Stunting plants' skyward reach could lead to improved yields
In the forest's fight for survival, it's the tallest trees that prevail by reaching for sunlight and shading competition. Corn and other plants, too, divert precious energy to grow higher when nearby plants start to encroach.
Michigan State University plant scientist Beronda Montgomery seeks the key to unlock the processes by which stem growth is stimulated at the expense of seed, flower and leaf production. An assistant professor of biochemistry and molecular biology with the Plant Research Laboratory at MSU, Montgomery in July landed a four-year, $765,249 National Science Foundation grant funded under the American Recovery and Reinvestment Act of 2009 to study that process.
"We've developed a unique approach that's allowing us to ask questions people haven't been able to ask," Montgomery said. "We can ask novel questions with these new biological tools."
Her 12-member team of scientists and student researchers will work with an enzyme found to degrade parts of proteins that control life processes such as stem growth. They will use Arabidopsis thaliana - common mustard weed - as a plant model. The first plant to have its genome sequenced, Arabidopsis has become the botanical equivalent of the lab mouse in that discoveries it helps produce can be applied across many other species.
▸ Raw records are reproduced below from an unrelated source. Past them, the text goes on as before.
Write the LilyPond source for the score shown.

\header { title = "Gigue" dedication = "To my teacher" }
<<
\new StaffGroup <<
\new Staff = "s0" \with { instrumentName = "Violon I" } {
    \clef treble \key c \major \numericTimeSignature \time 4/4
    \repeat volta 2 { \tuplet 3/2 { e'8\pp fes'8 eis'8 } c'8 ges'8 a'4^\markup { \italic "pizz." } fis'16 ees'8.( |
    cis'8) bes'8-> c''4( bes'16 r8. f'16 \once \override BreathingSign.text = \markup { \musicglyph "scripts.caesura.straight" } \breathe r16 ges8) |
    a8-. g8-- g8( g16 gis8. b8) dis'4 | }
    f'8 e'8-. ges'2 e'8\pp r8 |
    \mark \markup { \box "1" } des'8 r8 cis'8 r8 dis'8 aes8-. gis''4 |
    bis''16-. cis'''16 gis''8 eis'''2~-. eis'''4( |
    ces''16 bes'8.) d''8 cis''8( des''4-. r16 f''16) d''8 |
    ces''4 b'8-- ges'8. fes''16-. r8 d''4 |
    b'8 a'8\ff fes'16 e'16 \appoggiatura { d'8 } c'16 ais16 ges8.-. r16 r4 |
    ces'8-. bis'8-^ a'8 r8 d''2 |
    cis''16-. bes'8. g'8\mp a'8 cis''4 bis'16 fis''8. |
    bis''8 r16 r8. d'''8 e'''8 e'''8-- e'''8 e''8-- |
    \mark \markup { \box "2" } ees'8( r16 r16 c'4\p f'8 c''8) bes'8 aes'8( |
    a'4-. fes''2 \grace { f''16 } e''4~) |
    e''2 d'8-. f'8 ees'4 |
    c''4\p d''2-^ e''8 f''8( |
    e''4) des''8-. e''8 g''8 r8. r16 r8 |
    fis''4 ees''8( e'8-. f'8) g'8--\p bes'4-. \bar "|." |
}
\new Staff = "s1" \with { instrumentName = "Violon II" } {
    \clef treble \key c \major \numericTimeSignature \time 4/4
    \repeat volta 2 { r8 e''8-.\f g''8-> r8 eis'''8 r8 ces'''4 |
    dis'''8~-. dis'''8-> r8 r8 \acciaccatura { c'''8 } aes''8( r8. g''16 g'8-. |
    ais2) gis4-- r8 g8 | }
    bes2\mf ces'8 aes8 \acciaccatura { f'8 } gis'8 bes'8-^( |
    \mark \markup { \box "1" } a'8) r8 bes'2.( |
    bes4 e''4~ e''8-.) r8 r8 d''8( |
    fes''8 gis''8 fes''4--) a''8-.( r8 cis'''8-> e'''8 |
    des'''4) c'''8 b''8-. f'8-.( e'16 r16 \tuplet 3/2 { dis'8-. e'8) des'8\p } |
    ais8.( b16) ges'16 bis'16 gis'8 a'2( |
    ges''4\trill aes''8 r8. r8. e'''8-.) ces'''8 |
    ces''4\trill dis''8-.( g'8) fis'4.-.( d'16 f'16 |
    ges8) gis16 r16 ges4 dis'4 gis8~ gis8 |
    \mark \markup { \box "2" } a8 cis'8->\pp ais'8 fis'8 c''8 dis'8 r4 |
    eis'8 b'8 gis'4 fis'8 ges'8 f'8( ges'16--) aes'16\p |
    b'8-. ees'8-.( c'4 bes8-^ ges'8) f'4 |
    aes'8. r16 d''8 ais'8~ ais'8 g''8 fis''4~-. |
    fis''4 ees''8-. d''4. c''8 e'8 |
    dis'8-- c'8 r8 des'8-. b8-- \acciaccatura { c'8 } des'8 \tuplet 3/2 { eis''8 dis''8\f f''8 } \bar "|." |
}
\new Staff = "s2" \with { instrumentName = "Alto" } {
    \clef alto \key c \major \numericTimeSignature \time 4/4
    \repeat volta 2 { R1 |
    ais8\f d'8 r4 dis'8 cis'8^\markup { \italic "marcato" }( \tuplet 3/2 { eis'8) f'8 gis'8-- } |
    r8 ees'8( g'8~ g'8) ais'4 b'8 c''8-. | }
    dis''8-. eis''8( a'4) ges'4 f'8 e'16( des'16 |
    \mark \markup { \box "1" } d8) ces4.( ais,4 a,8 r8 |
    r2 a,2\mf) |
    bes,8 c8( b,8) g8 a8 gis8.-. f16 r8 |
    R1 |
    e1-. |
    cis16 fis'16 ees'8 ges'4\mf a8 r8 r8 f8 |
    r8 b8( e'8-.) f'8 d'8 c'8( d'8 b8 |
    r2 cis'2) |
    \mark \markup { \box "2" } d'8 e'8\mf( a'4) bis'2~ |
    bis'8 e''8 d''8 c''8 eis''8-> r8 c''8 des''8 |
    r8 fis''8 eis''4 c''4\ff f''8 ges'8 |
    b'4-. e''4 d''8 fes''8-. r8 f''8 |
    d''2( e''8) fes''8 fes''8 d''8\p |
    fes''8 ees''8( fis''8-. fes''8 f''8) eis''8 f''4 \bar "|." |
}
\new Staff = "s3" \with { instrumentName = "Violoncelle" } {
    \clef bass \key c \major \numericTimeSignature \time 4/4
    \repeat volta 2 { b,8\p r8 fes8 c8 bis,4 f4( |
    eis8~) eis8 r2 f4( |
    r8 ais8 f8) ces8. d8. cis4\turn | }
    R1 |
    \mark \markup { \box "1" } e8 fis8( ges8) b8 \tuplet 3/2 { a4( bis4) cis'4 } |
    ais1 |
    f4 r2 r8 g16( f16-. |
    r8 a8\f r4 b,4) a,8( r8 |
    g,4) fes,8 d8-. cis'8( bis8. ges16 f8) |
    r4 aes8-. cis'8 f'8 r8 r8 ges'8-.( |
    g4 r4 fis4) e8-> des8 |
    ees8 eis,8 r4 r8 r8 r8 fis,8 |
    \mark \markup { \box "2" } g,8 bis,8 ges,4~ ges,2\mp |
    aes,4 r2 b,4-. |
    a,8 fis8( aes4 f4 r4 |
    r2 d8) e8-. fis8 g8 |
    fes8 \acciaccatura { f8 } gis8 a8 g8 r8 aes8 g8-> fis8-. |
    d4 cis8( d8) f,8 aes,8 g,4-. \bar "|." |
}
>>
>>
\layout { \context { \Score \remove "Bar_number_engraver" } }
The proteins at issue in the research, called phytochromes, are familiar to generations of plant biologists but only in a broad sense. Phytochromes tend to control more than one function, Montgomery explained, making it hard to nail down at the molecular level exactly what causes a specific effect in a plant.
Plants are adept at using sunlight to determine the time of year and even time of day, she said, using phytochromes to trigger growth, flowering time and other life processes. Those proteins are only responsive to certain parts of the light spectrum, however. Red light fuels photosynthesis to create energy, but tends to be absorbed by the leaves of nearby plants. An environment rich in far-red wavelengths tells a plant that it is shaded and needs to grow higher to out-compete its neighbor.
"We expect that our studies will contribute significantly to our understanding of the complex phytochrome-dependent signaling pathways that operate in higher plants," Montgomery said. "We hope to do that by identifying specific cellular mechanisms and genes involved in the regulation of distinctive aspects of light-mediated growth and development."
"Professor Montgomery has taken an innovative approach to studying how plants adjust as light conditions change," said Thomas Sharkey, a fellow plant researcher and chairman of the Department of Biochemistry and Molecular Biology. "This is a very significant grant from the National Science Foundation and is evidence that others in her field judge her research to be a high priority and that her approach is likely to lead to important discoveries."
The applications for such research could bear directly on crop productivity and other important issues, Montgomery said. Corn, for example, might be induced to spend more of its energy on producing cobs and kernels than on growing - as the folk standard has it - knee-high by the Fourth of July.